Bell showcases new silviculture plan
B.C. Minister of Forests and Range Pat Bell unveiled his vision for value-added manufacturing and a discussion paper on silviculture this week.
On Tuesday, Bell released Generating More Value From Our Forests, a vision and action plan for wood-product manufacturing.
“We have had a number of attempts at value-added in the province, but we weren’t terribly successful,” Bell said. “The priority is generating more value from every single piece of wood we touch.”
Between 1990 and 2000, Canada generated $123 per cubic metre of wood harvested. During the same period the U.S. generated $290 and Japan generated $664.
The plan integrated the “wood-first” policy, promotion of wood as a green’ building material, and development of a wood enterprise centre which had already been announced.
New in the plan is a call for the development of a fibre merchandising system, which would sort logs as they are harvested and distribute them to different users depending on their fibre value and user needs.
“We need to have the right fibre to the right process,” Bell said.
Wood pellet plants, cellulosic ethanol plants, bioenergy power plants, and value-added manufacturers could use logs which are currently left unharvested and waste material left in the woods by loggers working for lumber manufacturers.
“(And) we need to work with primary manufacturers to have 25 per cent of their produced product go to higher-value secondary manufacturing,” Bell said. “The primary sector is strongly supportive of this.”
Bell said he hopes to launch several pilot projects testing different models of merchandising wood fibre.
Between increases to community forests, wood lots and First Nations forest agreements and B.C. Timber Sales, up to 40 per cent of the timber available will be open to secondary manufacturing, he added.
The plan also calls for commercializing forestry research going on in the province.
“We do a very good job in B.C. on the research of these things. We do a good job of applying the technology, but not value adding,” Bell said. “We need to develop appearance-grade products and products with high structural integrity for larger buildings.”
The plan also creates a Value for Wood Secretariat with a $2 million budget.

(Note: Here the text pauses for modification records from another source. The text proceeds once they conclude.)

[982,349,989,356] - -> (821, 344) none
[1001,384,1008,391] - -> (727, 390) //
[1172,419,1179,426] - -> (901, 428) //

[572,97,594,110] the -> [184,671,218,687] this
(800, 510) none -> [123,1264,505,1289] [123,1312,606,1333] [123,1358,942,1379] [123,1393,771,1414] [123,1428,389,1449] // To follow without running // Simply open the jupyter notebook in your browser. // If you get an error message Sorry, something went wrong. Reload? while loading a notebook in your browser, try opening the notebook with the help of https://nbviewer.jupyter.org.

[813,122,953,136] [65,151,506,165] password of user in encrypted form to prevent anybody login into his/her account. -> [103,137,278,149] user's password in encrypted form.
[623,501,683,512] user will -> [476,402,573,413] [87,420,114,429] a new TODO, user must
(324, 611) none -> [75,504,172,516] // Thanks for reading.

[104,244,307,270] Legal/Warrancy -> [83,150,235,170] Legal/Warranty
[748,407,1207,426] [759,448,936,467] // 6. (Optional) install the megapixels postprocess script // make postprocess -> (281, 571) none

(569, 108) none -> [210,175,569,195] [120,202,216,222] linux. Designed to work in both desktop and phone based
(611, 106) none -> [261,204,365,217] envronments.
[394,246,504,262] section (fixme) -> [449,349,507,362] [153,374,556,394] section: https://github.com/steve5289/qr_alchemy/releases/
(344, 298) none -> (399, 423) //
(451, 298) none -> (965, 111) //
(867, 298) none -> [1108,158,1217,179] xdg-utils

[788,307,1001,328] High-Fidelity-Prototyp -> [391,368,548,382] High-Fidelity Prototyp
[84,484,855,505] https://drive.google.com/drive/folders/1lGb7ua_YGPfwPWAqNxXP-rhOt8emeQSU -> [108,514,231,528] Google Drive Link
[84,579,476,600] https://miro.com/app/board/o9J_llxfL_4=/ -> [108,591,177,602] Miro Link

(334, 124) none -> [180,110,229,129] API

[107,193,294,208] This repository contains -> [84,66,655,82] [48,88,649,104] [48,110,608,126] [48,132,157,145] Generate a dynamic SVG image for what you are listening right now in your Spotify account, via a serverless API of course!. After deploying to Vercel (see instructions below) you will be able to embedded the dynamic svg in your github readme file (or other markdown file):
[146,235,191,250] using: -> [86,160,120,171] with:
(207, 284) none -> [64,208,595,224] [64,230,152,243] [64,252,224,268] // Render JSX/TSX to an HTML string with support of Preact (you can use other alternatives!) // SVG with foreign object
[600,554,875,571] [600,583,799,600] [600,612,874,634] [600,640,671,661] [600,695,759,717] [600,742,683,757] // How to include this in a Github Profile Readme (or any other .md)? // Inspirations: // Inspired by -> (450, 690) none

“It’s intended to be the advocate for value added or further manufacturing,” Bell said. “In addition to that… in each and every forest district it will be the single window for value-added manufacturing.”
The secretariat will liaise with industry and other ministries to get projects moving forward.
“By 2020, I believe our forest sector could generate more economic value per hectare of forest land than any other in the world.”
On Wednesday, Bell released the Growing Opportunities: A New Vision for Silviculture discussion paper. The ministry will be collecting stakeholder feedback on the discussion paper until Sept. 30, then will develop recommendations during the fall.
“We need people to get engaged in the discussion,” Bell said. “We often do the same thing on all parts of the landscape. I am very excited about the potential for a new world of silviculture.”
Bell said he wants to see a much stronger focus on silviculture over the next 20 to 30 years to meet the medium-term timber supply needs of Interior forest industry.
Some current management practices are aimed at getting trees to the “free growing” state required by legislation rather than managing for the best end product, he said.
NDP forestry critic Bob Simpson said the goals of the plan are good, but there is no detail on how it will be executed.
“We don’t disagree with the government’s intent. But the responsibility of government is to tell us how they’ll achieve it. There is no timelines, no targets or resources,” Simpson said. “For a sitting government that has been in power for eight years and has seen the collapse of the forest industry… to come forward with a bunch of motherhood and apple pie statements is completely unacceptable. It’s a forestry platform at the taxpayer’s expense.”
Simpson said the plan identifies issues which had already been identified in the NDP’s forestry plan in February 2008.
“Minister Bell talks a good talk. But he is responsible for making these ideas come to existence,” Simpson said. “Within the next 18 to 24 months this could happen. (But) there is no commitment for regulatory change. There is no commitment for financing.”
Simpson said the time for discussion on silviculture has passed.
“We don’t need a discussion paper, we again need deliberate action and resources,” he said. “Over the last eight years we’ve seen a precipitous drop in all forestry investments. Over 100 million less trees will be planted this year than last year.”
The ministry has continued to cut resources to forestry services, despite the talk about further investment in silviculture, he said.
“First and foremost we need a reinventorying and reassessment of our forests. We really are managing blind. We can’t even tell how many trees we’re planting in a year,” he said. “We need to make a 25-year plan for significant investments in the forest land base. A discussion paper with some push questions just doesn’t cut it.”